Thanks to its ability to realistically age people, FaceApp recently went viral once again, though there have been privacy concerns over users handing their images to the Russian company.

Like FaceApp, aiportraits.com uses AI to transform a selfie. Created by researchers at the MIT IBM Watson AI Lab, visitors can upload a photo of themselves and see it turned into various styles of “artistic human portraits."

The magic works through an algorithm trained on 45,000 classical portraits. It uses generative adversarial network (GAN), a technology that’s been used to generate fake human faces, turn sketches into photorealistic images, and even create false CT and MRI scans.

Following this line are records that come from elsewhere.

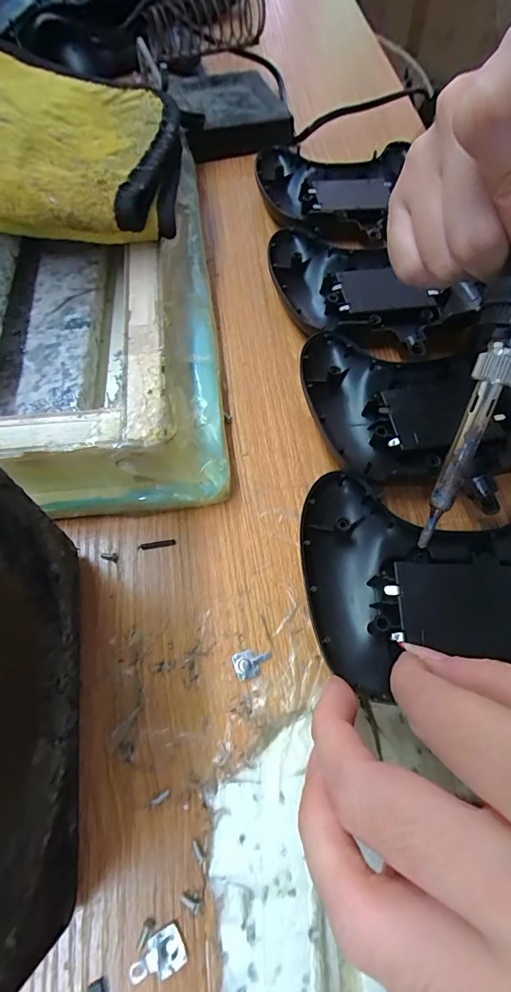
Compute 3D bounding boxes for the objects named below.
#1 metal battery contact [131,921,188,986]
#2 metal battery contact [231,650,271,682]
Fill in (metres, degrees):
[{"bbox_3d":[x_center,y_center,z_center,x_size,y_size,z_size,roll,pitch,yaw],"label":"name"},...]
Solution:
[{"bbox_3d":[-0.029,0.136,0.127,0.016,0.004,0.010,-25,67,-13],"label":"metal battery contact"},{"bbox_3d":[-0.001,0.063,0.165,0.015,0.004,0.010,-13,64,-8],"label":"metal battery contact"}]

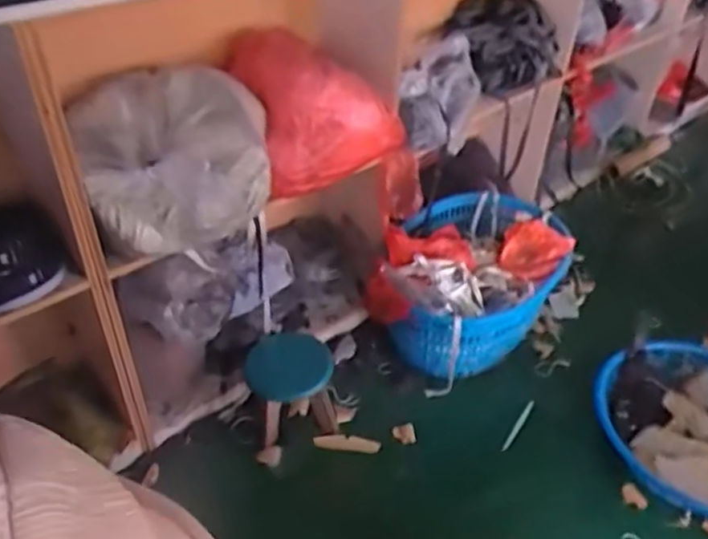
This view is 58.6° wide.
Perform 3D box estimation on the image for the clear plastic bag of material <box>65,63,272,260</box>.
[{"bbox_3d":[-0.370,-0.240,1.307,0.359,0.246,0.315,-15,44,-22],"label":"clear plastic bag of material"}]

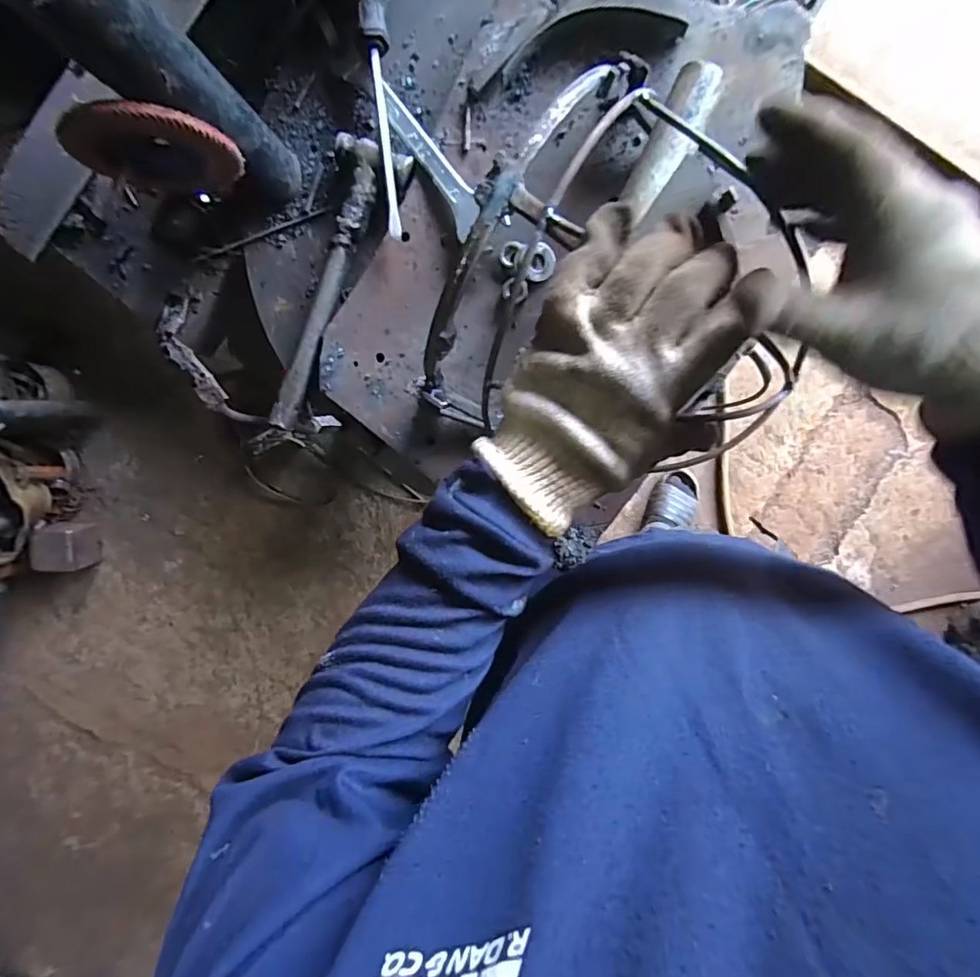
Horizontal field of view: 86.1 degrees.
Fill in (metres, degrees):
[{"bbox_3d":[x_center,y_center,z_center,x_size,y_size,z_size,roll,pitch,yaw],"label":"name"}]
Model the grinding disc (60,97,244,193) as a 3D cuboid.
[{"bbox_3d":[-0.209,-0.210,0.324,0.091,0.081,0.016,-5,97,3],"label":"grinding disc"}]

Last year, a portrait generated with the GAN algorithm sold for $432,500 at auction.

"Portraits interpret the external beauty, social status, and then go beyond our body and face," the creators wrote. "A portrait becomes a psychological analysis and a deep reflection on our existence."

The artistic style of your generated portrait depends on certain elements within the uploaded image—different photos should bring different results. Interestingly, you’re unlikely to see big, toothy smiles recreated in the classical paintings due to their rare appearance in the art that the algorithm was trained on.

“This inability of artificial intelligence to reproduce our smiles is teaching us something about the history of art. This and other biases that emerge in reproducing our photos with AI Portraits Ars are therefore an indirect exploration of the history of art and portraiture,” explains the site.

As for the usual privacy worries, AIportriats Ars writes that “Your photos are sent to our servers to generate portraits. We won't use data from your photos for any other purpose and we'll immediately delete them." That seems like an improvement over FaceApp, which says it “might” store some photos for a short time to improve performance.